* _Text block_
- - -
Confusing Page Numbering in Word 2010 RRS feed

  • General discussion

  • I have read quie a few posts lately on page numbering and printing custom ranges in Word 2010 lately and I believe it's worth opening a discussion on the subject. In my case, we had a number of users recently reporting problems printing a custom page range in a long Word document. I was able to find a work around and help them out but after several ocurrences I decided to look for more information.

    I ran across several posts indicating the solution was to specify sections and/or pages to print explicitly using the format p#s# for the ranges. Given the mixed way that Word currently handles identifying pages this is completely counterintuitive. The problem I see is that all our users -- and just about everyone else I've even seen -- works with Word documents in the Print Layout and in that layout there's no way to tell whether the document is composed of sections or pages. Many users simply open the default template and occasionally tweak the margins and go merrily on their way typing, inserting into, pasting into and merging their documents assuming that pages are pages. They have no clue that their documents are breaking with section breaks instead of page breaks in many cases.

    For the average user who just composes basic documents in the default print layout, there's no indication of whether the document contains sections or not. Even the Page Number section in the lower left of the window always says Page n of m. In fact, if I click on the page number to bring up the Find and Replace dialog and use Go To; when I enter the page number to juimp to, it takes me to the 25th page in sequence regardless of whether I have sections or not.

    If I can jump to the place I want to start printing by typing 25 for the Page in the Go To dialog, I should be able enter a range starting with 25 and have it print the range starting at that same page. My suggestion is to only print specific page and/or sections when the user specified the p1s1 type of entry. There's no reason not to assume that a user entering a numeric range to print, such as 25-29, doesn't want that range to print as displayed in their current layout regardless of whether there are sections, pages or both.
- - -
* _Supplied material_
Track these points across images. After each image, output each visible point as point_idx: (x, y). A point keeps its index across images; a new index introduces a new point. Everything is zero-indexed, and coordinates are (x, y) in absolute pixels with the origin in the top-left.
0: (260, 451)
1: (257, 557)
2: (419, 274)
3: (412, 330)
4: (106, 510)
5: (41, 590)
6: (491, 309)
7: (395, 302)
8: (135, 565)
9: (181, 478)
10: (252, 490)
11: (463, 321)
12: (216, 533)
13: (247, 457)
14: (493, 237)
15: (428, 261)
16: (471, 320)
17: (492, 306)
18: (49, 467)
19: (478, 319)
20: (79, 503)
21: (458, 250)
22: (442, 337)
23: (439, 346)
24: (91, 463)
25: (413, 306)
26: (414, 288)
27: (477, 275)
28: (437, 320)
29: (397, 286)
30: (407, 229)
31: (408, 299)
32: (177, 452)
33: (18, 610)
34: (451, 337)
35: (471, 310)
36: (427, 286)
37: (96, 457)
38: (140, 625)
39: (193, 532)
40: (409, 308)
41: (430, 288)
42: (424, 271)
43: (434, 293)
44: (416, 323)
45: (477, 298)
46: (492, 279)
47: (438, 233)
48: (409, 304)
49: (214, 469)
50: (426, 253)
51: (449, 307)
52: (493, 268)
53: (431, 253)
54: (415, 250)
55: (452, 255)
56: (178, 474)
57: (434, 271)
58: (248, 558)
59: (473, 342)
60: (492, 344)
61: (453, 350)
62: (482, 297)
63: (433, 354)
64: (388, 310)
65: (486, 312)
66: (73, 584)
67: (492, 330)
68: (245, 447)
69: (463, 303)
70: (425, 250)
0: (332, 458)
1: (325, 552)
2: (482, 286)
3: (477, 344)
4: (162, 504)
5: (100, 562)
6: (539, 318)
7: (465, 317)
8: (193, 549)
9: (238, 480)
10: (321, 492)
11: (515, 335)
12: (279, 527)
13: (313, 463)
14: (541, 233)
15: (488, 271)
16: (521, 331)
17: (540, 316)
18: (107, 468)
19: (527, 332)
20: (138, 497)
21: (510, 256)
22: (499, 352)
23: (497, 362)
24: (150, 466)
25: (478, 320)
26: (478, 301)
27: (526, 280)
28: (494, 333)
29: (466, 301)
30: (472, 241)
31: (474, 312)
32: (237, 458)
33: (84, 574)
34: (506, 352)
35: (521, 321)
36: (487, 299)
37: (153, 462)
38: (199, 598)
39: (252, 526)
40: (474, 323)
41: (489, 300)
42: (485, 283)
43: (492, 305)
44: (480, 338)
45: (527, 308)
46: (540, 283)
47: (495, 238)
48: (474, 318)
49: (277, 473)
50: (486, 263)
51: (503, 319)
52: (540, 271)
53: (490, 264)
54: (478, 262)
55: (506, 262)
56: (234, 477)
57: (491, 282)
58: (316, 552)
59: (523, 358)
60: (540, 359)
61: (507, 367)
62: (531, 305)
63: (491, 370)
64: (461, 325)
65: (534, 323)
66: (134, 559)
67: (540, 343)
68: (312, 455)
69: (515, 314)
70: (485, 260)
- - -
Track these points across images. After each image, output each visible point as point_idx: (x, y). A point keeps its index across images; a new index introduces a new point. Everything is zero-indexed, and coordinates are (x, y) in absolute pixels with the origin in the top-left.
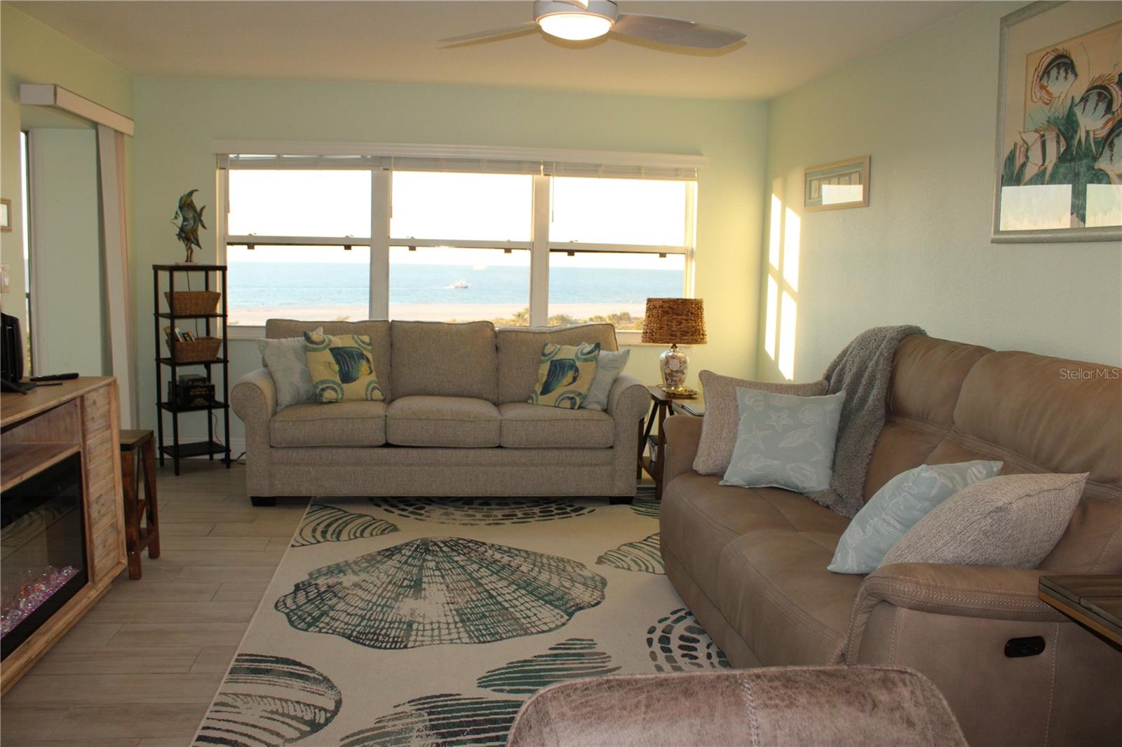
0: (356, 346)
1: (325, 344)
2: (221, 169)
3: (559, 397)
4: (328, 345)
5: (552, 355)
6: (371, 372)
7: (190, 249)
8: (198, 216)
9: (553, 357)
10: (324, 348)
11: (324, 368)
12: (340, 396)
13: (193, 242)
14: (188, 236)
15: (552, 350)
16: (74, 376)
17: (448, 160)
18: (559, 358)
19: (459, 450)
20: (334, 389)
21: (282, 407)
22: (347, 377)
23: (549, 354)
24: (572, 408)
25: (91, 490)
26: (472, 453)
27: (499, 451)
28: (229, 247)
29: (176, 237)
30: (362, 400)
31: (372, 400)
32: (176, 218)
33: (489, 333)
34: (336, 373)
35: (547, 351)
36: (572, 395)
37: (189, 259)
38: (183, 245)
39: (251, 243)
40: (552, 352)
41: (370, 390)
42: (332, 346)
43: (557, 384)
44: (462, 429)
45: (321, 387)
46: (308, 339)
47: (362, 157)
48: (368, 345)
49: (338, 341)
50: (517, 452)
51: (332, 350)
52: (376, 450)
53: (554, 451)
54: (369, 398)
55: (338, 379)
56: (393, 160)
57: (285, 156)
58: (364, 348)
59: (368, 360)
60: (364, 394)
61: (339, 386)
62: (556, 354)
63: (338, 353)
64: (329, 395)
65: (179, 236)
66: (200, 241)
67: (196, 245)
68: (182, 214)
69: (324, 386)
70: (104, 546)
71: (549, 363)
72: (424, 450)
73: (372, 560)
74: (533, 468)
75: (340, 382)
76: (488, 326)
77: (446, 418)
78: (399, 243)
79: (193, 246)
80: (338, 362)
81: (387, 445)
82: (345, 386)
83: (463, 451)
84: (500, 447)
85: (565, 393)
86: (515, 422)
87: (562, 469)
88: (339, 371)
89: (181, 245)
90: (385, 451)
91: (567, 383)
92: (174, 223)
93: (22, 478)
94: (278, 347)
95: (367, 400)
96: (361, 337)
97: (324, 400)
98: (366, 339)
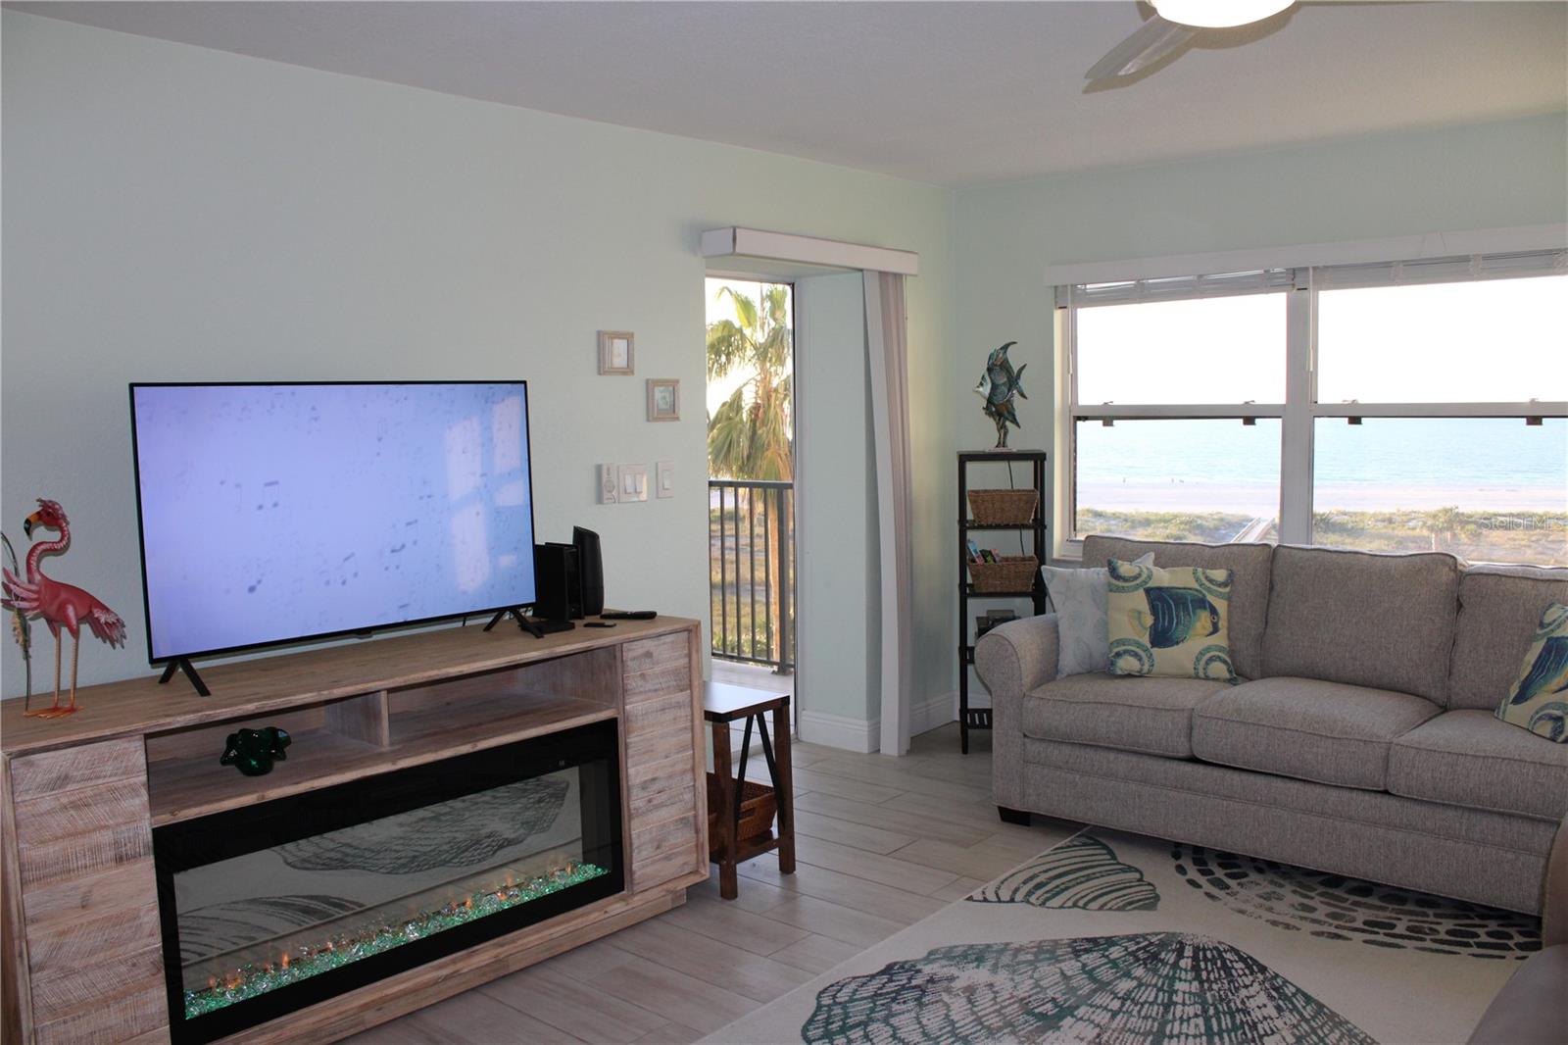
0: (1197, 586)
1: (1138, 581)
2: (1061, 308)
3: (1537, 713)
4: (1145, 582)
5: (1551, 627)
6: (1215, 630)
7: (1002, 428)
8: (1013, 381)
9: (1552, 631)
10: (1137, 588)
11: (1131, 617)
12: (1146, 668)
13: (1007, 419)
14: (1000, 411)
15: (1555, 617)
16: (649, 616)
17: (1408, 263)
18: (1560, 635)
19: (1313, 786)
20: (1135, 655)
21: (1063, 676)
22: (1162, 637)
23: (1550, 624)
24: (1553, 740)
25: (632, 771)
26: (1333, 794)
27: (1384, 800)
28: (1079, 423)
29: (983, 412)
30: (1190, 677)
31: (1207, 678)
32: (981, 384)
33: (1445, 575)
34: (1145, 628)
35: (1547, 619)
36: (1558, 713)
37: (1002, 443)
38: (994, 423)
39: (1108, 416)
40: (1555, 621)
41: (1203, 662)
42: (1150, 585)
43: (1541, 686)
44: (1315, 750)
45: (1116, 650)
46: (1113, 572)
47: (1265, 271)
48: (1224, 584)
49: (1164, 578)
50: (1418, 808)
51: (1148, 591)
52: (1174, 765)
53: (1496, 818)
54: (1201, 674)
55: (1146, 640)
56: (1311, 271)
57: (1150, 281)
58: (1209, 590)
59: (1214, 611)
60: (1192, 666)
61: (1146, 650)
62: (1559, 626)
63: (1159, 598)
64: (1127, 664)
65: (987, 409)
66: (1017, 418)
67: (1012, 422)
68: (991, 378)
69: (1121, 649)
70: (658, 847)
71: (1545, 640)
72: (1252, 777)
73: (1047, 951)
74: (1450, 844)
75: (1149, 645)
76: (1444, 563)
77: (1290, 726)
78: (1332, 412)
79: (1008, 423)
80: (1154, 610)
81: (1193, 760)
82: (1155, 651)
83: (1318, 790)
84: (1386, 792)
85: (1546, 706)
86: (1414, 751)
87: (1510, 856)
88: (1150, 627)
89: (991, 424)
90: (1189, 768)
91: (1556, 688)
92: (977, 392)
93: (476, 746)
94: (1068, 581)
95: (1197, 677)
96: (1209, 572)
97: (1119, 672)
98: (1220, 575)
- - -
* _Explore the material_
[1] Quote the Word 2010 page numbering post above, starting at "I ran across" and ending at "in many cases.".
[2] Render this sentence from the Word 2010 page numbering post in Spanish: "Given the mixed way that Word currently handles identifying pages this is completely counterintuitive."
[3] Does the Word 2010 page numbering post support each statement? Answer yes or no for each, quoting the words that decide it.
(a) Users reported problems printing a custom page range in a long Word document.
(b) In the Print Layout, a user can easily tell whether a document is made of sections or pages.
(c) The writer suggests printing specific pages and/or sections only when the user gives the p1s1 type of entry.

* _Task responses_
[1]
I ran across several posts indicating the solution was to specify sections and/or pages to print explicitly using the format p#s# for the ranges. Given the mixed way that Word currently handles identifying pages this is completely counterintuitive. The problem I see is that all our users -- and just about everyone else I've even seen -- works with Word documents in the Print Layout and in that layout there's no way to tell whether the document is composed of sections or pages. Many users simply open the default template and occasionally tweak the margins and go merrily on their way typing, inserting into, pasting into and merging their documents assuming that pages are pages. They have no clue that their documents are breaking with section breaks instead of page breaks in many cases.

[2] Dada la manera mixta en que Word maneja actualmente la identificación de las páginas, esto es completamente contraintuitivo.

[3]
(a) Yes: "we had a number of users recently reporting problems printing a custom page range in a long Word document"
(b) No: "in that layout there's no way to tell whether the document is composed of sections or pages"
(c) Yes: "My suggestion is to only print specific page and/or sections when the user specified the p1s1 type of entry."